Professor Bant describes it as like the ‘Where’s Wally?’ picture book, where it is extremely hard to pinpoint the person you’re looking for. 

“Quite often, knowledge in a large organisation is dispersed amongst teams of people,” she says. 

“Nowadays we have massive corporations that operate across a range of different countries and jurisdictions, often through automated and algorithmic processes.”

“In those circumstances, looking for single individuals to hold the corporation responsible is not sensible. It becomes it’s even worse than a game of ‘Where’s Wally?’. With algorithmic processes It becomes a wholly futile and senseless search for ‘Where’s WALL-E?'”

With more decisions being made, and processes run, without a human in complete control of them, this ruling could potentially keep individuals inside businesses liable for any poor or harmful conduct that results. 

‘Free’ laptops and pressure selling: the landmark case

The competition watchdog took Captain Cook College to Federal Court, alleging it engaged in “systemic unconscionable conduct” around how it enrolled students.

It employed recruiters working for commissions, and without appropriate training and supervision. 

Many recruiters won enrolments through misleading conduct, pressure tactics and offers of “free laptops” and incentives.

Safeguards existed to check students were suitable to undertake the course and understood what they were signing up for.

But those checks were an impediment to enrolments. Recruiters complained about them. So the college removed them. 

Profit skyrocketed.

This additional government funding under the former VET FEE-HELP scheme led to taxpayers funding futile courses that weren’t completed and students being unable to access appropriate training.

The college appealed against their loss, but got rejected by the High Court.

In its judgement, the High Court endorsed the broader model of corporate responsibility developed by Professor Bant. Also contributing was the research of Jeannie Paterson, a professor at the University of Melbourne’s law school.

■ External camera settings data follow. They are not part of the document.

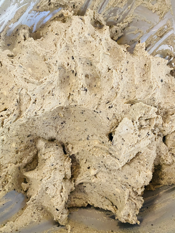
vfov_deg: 67.3
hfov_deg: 53.1
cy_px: 116
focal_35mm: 26
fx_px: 175
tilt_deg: -78.6
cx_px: 88
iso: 500
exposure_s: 1/52
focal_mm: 4.25
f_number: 1.8
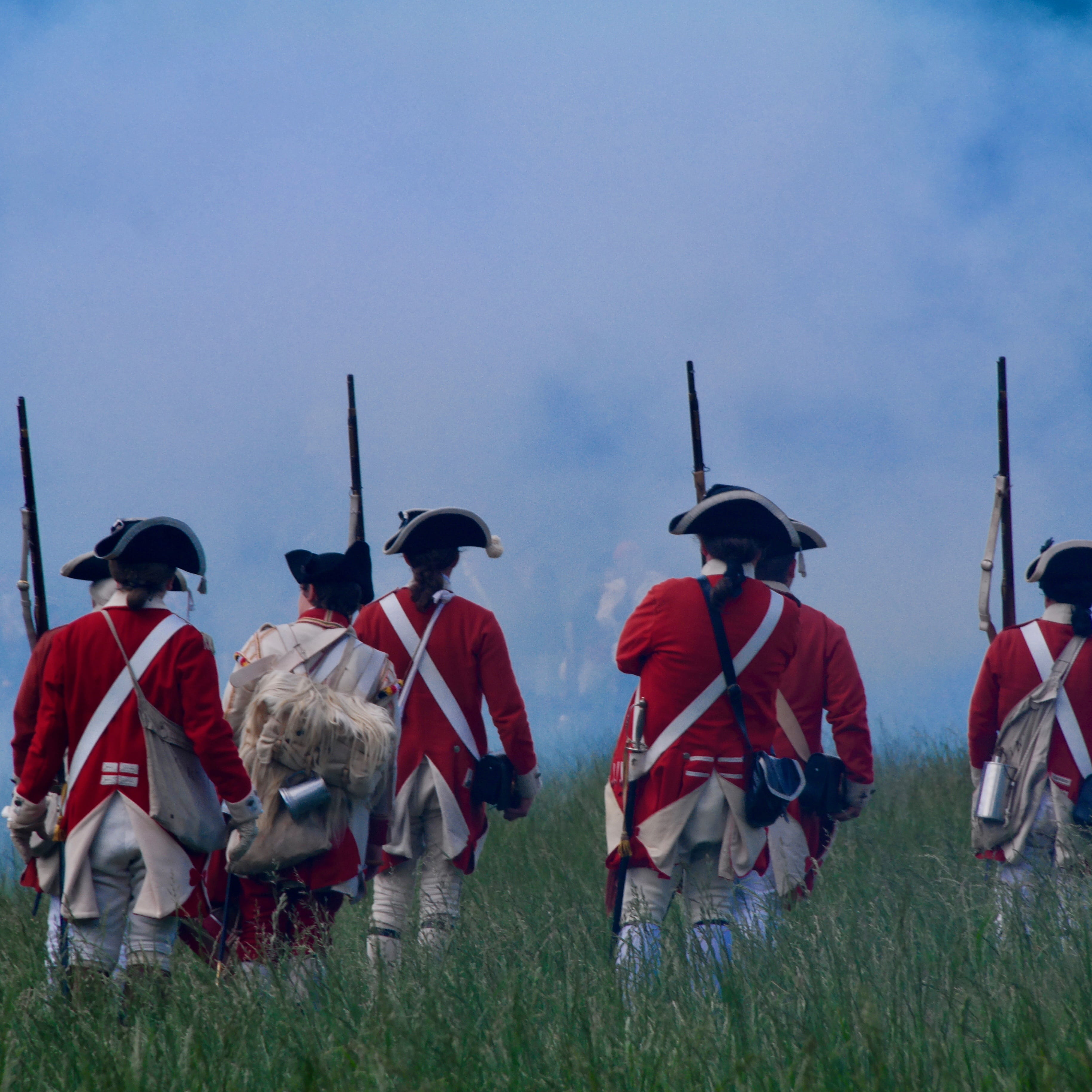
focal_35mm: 393
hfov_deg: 4.5
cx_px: 555
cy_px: 546
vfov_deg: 4.5
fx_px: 14026
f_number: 11
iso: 200
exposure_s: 1/200
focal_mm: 200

ACCC win over Captain Cook College upheld

The Australian Competition and Consumer Commission (ACCC) declined to comment on the ruling, or its implications.

“We welcome the upholding of the court’s finding of systemic unconscionable conduct by Captain Cook College as well as the finding that (parent company) Site and (former COO) Blake Wills were knowingly concerned in this conduct,” ACCC commissioner Liza Carver said in a statement

“Captain Cook College sought to maximise its profit at the expense of vulnerable students who were left with a debt, and at the expense of the commonwealth, by claiming more than $50 million under the VET FEE HELP scheme.

“We brought this case because there was clear evidence that Captain Cook College enrolled vulnerable and disadvantaged consumers in courses they were unlikely to ever complete or receive any vocational benefit from despite incurring a large VET FEE-HELP debt. Over 90 per cent of those consumers did not complete any part of their online course, and about 86 per cent of them never even logged into their course.”

The case will now return to the Federal Court for a hearing that determines penalties and costs.

For executives, directors and even the overseers of large government programs — for example, future iterations of something like Robodebt or other system failures — the precedent could mean tougher scrutiny of their actions.